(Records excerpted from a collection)
************

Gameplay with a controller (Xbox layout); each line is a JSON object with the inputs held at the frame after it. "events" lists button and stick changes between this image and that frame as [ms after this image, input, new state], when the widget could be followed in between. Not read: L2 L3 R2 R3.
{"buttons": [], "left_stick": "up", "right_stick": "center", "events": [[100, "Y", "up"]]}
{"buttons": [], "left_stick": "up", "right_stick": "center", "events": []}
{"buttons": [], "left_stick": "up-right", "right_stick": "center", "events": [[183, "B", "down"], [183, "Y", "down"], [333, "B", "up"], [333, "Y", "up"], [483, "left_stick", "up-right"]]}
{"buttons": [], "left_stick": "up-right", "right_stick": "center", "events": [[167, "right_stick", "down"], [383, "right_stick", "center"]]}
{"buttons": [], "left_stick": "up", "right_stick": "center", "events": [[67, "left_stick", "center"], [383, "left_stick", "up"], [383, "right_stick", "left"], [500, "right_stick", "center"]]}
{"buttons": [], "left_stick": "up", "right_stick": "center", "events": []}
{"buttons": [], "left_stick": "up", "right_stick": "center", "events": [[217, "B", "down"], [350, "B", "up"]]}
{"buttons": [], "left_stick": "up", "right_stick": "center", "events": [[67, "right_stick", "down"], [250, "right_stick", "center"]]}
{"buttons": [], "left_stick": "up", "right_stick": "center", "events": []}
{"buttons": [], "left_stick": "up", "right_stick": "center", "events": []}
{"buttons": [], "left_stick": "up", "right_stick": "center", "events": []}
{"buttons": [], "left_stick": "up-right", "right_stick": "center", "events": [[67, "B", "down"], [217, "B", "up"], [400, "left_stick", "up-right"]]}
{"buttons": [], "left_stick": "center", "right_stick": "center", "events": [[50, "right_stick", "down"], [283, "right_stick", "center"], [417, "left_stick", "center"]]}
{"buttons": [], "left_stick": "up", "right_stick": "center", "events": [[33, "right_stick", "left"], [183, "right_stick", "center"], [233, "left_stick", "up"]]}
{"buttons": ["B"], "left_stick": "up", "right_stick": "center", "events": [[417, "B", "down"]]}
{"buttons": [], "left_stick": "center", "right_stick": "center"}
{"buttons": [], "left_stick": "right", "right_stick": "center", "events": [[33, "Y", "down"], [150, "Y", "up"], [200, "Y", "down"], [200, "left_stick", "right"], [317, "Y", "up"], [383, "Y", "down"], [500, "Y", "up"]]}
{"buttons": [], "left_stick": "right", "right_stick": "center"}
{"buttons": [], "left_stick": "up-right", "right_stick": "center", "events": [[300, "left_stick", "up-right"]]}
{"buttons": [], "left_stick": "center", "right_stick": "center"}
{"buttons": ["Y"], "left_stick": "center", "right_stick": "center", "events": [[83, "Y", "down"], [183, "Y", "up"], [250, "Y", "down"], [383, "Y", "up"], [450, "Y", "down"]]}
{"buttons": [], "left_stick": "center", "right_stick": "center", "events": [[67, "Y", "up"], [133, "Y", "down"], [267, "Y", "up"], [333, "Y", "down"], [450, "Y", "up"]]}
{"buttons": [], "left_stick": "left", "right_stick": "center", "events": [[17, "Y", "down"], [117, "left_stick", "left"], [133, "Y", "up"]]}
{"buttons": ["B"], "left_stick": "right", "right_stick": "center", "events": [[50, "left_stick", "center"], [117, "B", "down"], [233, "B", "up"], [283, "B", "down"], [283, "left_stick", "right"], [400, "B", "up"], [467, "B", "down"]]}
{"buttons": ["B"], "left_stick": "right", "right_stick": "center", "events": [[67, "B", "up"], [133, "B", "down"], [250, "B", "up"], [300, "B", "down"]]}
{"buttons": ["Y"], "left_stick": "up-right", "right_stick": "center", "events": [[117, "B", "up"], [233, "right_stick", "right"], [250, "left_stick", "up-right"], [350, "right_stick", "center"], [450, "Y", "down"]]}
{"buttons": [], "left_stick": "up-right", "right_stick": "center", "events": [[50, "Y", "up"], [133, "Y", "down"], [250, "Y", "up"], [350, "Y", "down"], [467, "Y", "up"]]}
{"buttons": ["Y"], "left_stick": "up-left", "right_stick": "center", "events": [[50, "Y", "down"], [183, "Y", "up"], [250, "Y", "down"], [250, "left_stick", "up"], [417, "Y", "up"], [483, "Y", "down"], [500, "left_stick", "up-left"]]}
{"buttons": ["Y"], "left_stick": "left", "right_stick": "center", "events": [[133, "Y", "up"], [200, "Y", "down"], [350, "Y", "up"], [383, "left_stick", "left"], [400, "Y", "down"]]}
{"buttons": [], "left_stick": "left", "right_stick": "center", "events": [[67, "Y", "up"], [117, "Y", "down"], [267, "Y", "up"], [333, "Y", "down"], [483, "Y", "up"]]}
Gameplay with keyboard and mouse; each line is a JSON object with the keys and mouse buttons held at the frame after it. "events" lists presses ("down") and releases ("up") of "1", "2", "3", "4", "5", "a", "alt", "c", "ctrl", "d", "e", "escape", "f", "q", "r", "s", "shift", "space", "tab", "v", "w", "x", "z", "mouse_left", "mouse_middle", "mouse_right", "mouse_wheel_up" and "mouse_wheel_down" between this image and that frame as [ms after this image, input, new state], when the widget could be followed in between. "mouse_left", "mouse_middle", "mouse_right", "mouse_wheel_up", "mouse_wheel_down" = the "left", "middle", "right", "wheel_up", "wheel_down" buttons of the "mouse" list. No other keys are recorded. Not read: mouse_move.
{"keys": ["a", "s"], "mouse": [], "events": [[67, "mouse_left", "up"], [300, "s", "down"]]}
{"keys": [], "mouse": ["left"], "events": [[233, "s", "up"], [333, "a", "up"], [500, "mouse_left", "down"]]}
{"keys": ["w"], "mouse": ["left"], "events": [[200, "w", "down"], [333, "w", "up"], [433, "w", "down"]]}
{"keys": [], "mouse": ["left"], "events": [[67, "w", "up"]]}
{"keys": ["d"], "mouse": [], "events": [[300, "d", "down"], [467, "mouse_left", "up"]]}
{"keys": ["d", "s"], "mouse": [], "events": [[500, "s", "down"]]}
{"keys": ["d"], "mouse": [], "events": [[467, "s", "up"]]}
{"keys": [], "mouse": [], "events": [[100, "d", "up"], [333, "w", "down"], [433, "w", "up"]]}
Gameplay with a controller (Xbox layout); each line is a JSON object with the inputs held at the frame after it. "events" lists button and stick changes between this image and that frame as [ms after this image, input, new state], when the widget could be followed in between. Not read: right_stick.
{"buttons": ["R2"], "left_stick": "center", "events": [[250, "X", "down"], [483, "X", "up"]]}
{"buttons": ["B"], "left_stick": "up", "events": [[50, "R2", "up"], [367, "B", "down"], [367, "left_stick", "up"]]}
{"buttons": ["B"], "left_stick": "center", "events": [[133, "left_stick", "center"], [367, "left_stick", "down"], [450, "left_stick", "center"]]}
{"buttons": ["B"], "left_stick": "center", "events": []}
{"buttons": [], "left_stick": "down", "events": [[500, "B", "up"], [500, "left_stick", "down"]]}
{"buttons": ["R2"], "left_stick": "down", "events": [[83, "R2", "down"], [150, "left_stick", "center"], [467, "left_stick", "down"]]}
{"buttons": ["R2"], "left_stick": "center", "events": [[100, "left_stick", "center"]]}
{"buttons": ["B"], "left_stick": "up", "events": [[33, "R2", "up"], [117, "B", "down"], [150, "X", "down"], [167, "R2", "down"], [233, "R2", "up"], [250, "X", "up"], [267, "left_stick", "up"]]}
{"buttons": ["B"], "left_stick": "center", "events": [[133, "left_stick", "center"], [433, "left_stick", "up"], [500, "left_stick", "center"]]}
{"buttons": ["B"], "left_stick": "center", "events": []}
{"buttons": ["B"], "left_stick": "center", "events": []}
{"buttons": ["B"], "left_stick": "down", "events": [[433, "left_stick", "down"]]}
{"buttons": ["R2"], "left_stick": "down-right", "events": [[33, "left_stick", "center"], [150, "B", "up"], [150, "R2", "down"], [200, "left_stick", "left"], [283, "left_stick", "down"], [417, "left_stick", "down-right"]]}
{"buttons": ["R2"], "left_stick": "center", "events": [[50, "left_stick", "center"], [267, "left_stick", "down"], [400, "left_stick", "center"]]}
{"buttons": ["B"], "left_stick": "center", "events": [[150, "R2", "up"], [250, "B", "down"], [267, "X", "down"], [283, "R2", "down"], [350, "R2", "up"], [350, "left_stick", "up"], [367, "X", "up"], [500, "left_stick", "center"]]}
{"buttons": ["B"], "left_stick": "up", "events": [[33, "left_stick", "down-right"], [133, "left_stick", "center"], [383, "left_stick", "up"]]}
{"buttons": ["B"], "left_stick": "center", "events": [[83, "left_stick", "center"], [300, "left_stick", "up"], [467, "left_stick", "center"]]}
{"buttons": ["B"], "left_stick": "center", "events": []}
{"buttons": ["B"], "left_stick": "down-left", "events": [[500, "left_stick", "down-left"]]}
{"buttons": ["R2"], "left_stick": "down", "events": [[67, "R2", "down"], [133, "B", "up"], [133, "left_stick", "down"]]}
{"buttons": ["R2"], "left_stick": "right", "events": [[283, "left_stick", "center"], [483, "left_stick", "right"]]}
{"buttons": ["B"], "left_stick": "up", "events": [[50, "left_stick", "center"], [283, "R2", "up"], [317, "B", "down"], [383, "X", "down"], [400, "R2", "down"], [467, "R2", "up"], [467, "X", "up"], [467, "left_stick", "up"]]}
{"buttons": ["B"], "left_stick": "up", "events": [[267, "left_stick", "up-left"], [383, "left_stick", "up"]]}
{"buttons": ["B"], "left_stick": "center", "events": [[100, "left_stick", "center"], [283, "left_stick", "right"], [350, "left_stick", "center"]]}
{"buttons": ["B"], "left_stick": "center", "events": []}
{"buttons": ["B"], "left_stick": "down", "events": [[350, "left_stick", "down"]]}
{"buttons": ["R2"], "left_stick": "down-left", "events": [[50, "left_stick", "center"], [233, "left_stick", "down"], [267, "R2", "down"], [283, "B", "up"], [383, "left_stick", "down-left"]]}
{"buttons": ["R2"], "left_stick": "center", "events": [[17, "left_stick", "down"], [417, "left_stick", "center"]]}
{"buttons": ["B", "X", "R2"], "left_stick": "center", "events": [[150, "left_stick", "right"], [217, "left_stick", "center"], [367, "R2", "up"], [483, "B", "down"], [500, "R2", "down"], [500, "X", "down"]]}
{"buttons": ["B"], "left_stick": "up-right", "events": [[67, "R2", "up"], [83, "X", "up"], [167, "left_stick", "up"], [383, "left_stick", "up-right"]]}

************

**Task to carry out:** Where the word "Xbox" shows up in a line of the entries above, count that line; the answer is the total alone.

**Solution for this exercise:** 2